Album-Tipp | 25.03.2023 - Herbert Grönemeyer: Das ist los
„Wann ist ein Mann ein Mann?“ sinnierte Herbert Grönemeyer vor 39 Jahren, „Was soll das?“ vor 35. In beiden Fällen ließ er die Antwort offen. Nun stellt er sich die Frage „Was ist los?“, doch diesmal weicht er nicht aus! Das ist los.
Man ertappt sich bei dem Gedanken, dass dieser Mann tatsächlich die Worte findet, die uns helfen, Stimmungen zu verstehen und Befindlichkeiten auszuloten. Und dass er, dessen Alben seit 1984 in Deutschland ausnahmslos auf Platz 1 landen, ein Gespür zu haben scheint für die Themen im Land, zumal in einer komplexen und sich überfordert fühlenden Gesellschaft.
„Die Welt dreht sich im Schleudergang“ konstatiert der 66-jährige im tanzbaren Titelsong und schon prasseln die Schlagworte unserer Zeit auf uns ein: Schuldenbremse, Bankenkrise, Diversität, Windradpark, Taliban - und ja, ein Virus.
„Ich glaube, dass wir sehr isoliert waren in den letzten Jahren“, sagt Grönemeyer, „dass wir das Gefühl hatten, dass wir sehr auf uns allein gestellt sind.“ Sein Credo: Nur gemeinsam und mit Mut, Hoffnung und Lebensfreude können wir es schaffen. Der Ohrwurm „Angstfrei“ und „Deine Hand“ sind die dazu in Klang gegossenen Ermutigungen.
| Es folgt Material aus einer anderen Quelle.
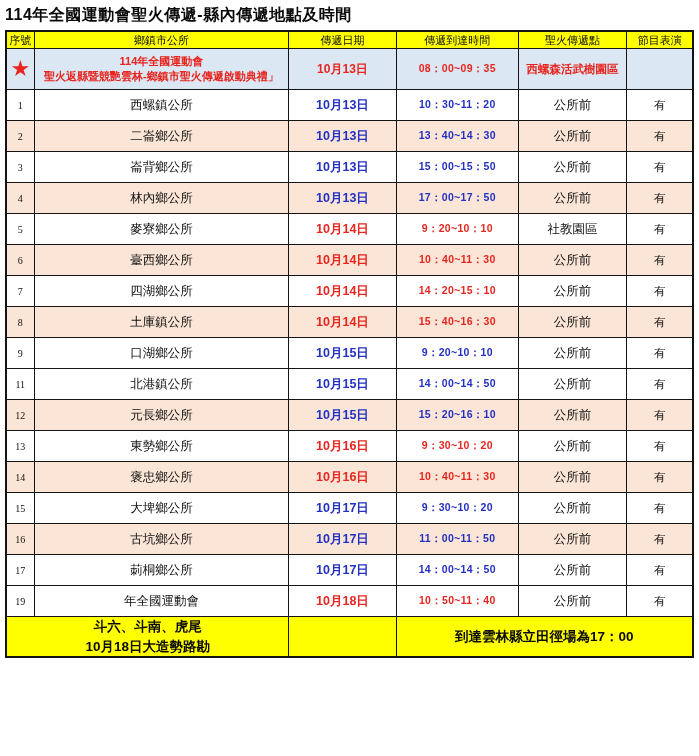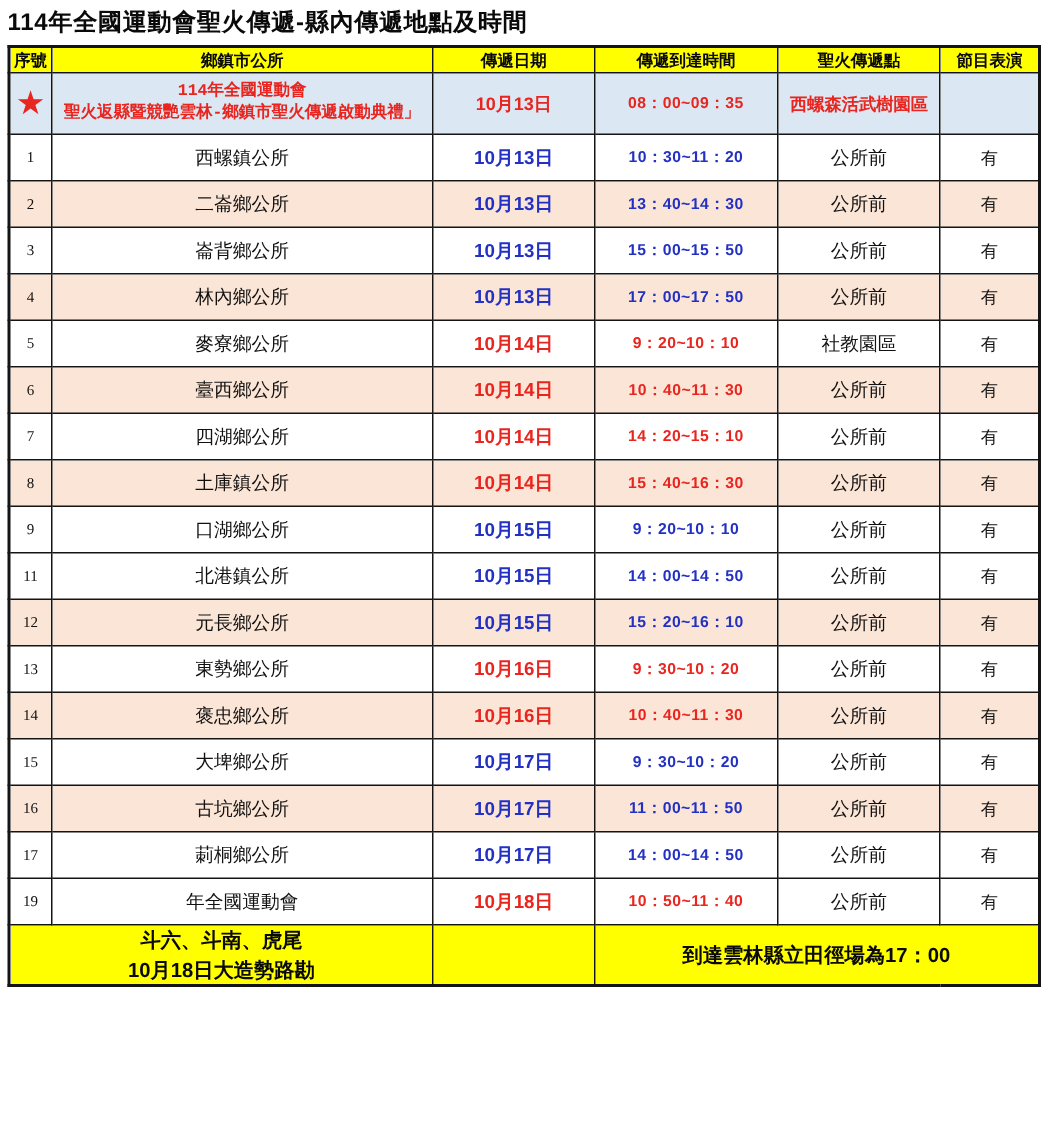"序號" tr.header-row th { font-weight: bold -> normal }
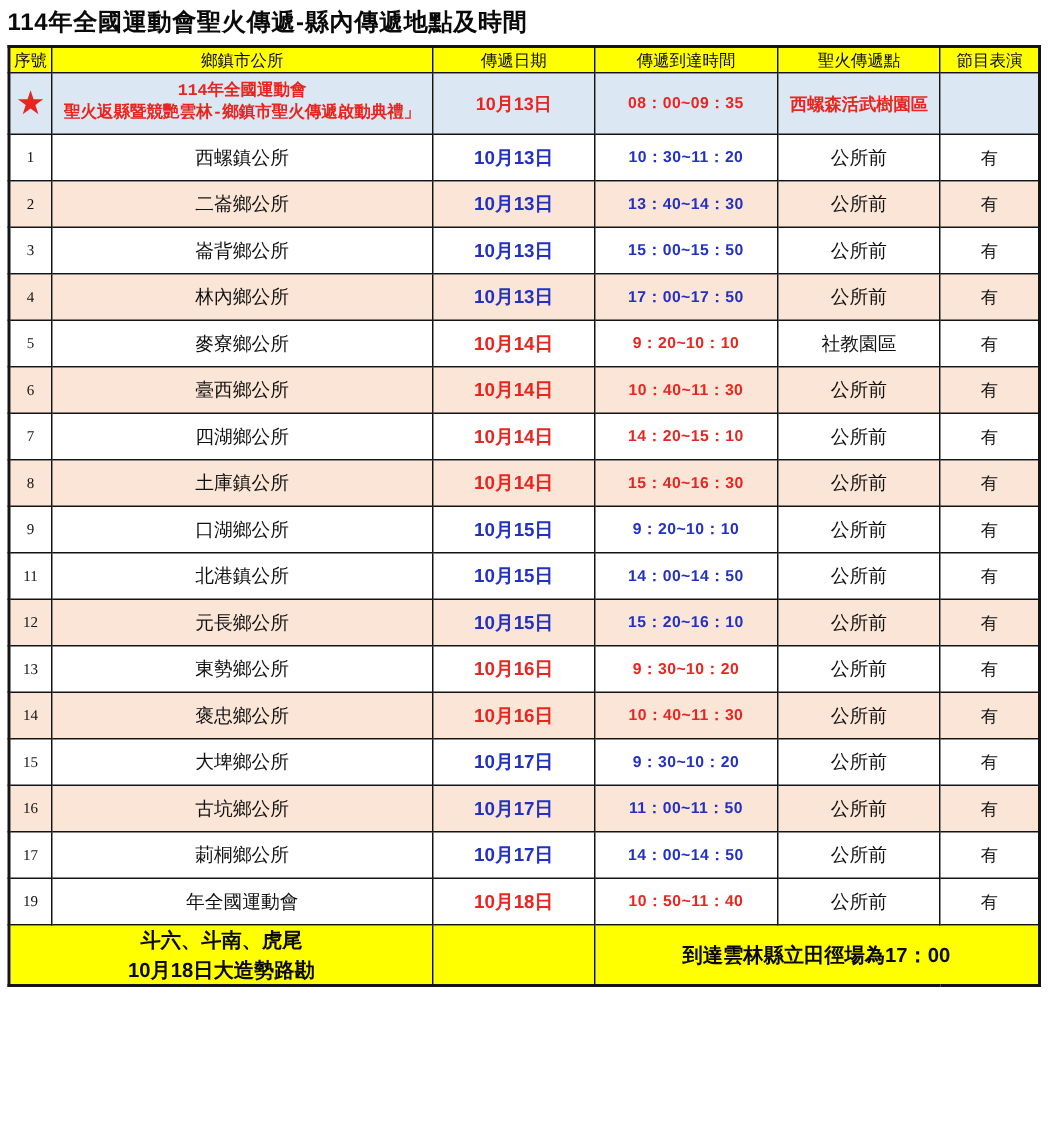"114年全國運動會" .office-cell { font-family: Liberation Mono, monospace -> none }
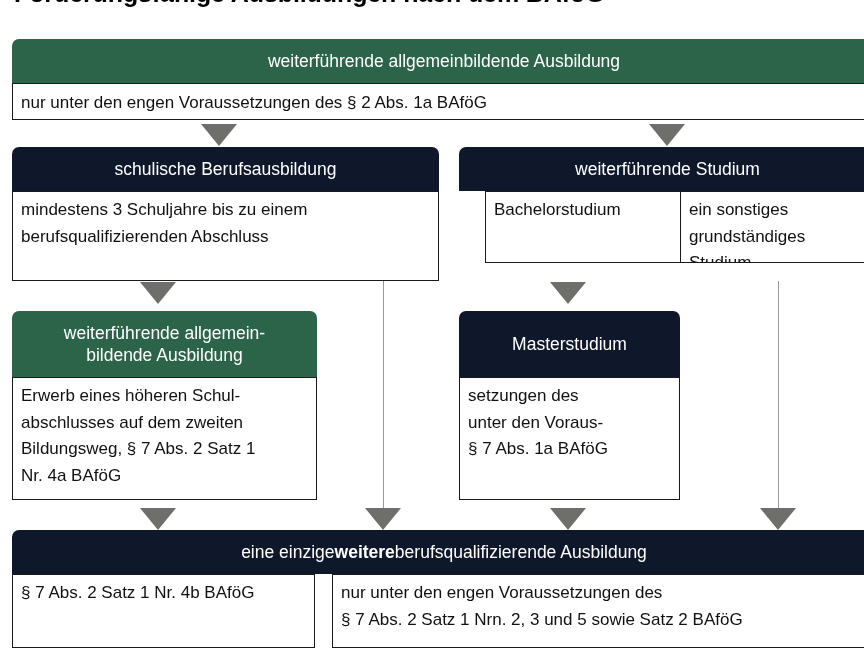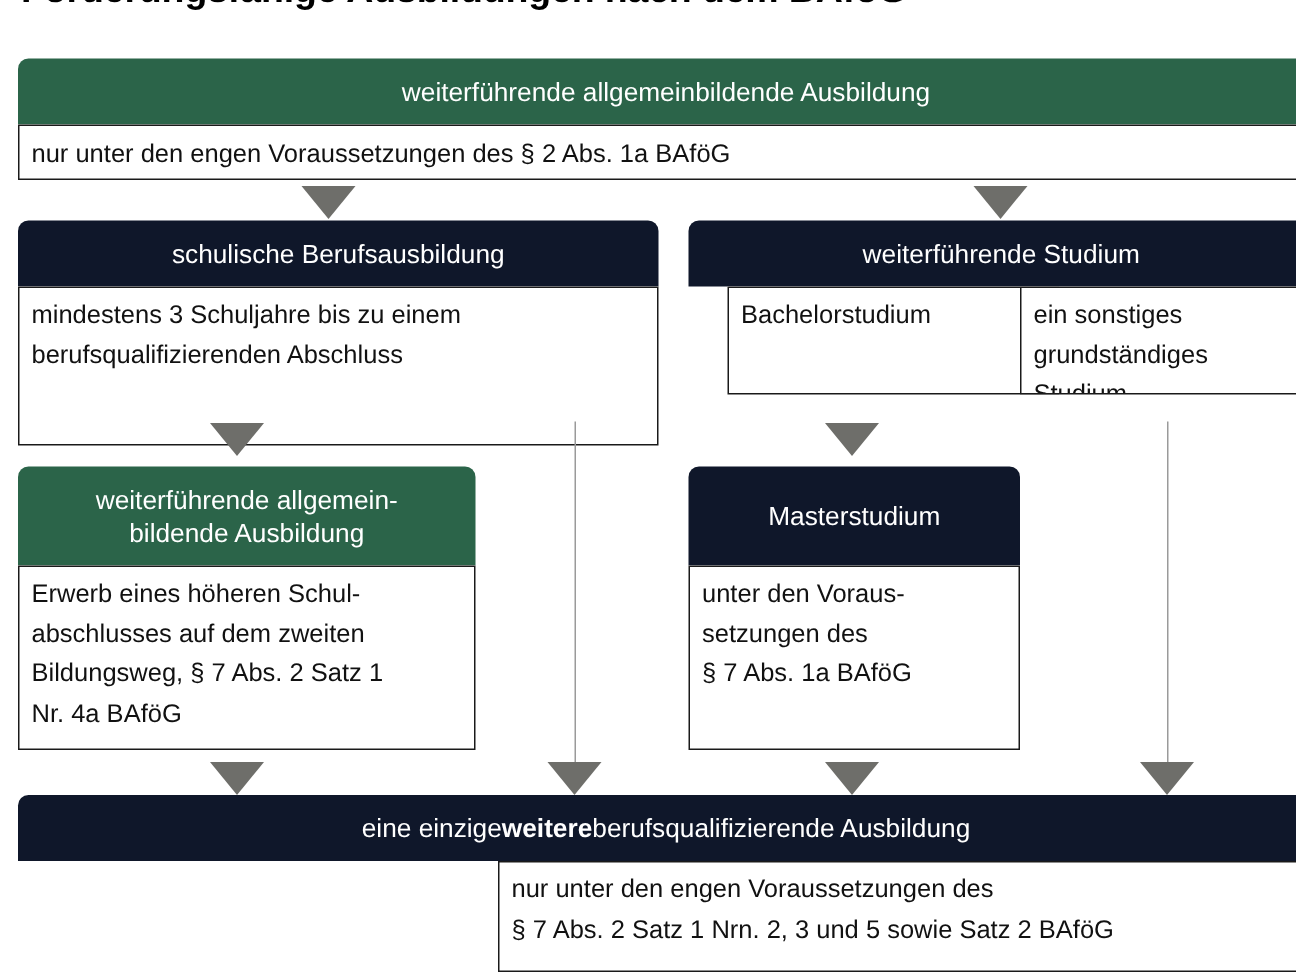"mindestens 3 Schuljahre bis zu" div.abs { height: 106px -> 90px }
Doch auch persönlich macht Grönemeyer Inventur und lässt uns tief in sein Innerstes blicken: „Du bist in mir nie verklungen“ singt er in „Urverlust“ und hält mit Zeilen wie „Dein Bild ist eine nicht heilende Wunde“ die Erinnerung an seine 1998 verstorbene Frau Anna fest. Mit „Tau“ und „Behutsam“ fügt er seinem Balladen-Kosmos zwei weitere hinzu und man blickt beim Hören gedanklich bereits in ein Smartphone-Lichtermeer beim Waldbühnen-Konzert am 5. Juni.
Dass er unbeirrt Endungen vernuschelt und Silben dehnt – geschenkt! Sie sind liebenswerte Eigenheit wie unverwechselbares Markenzeichen. Wetten, dass sich auch dieses Album, diese Mischung aus zeitgemäßem Sound und postpandemischer Gesellschaftsreflexion, wieder an die Spitze der deutschen Charts setzen wird? Das ist los.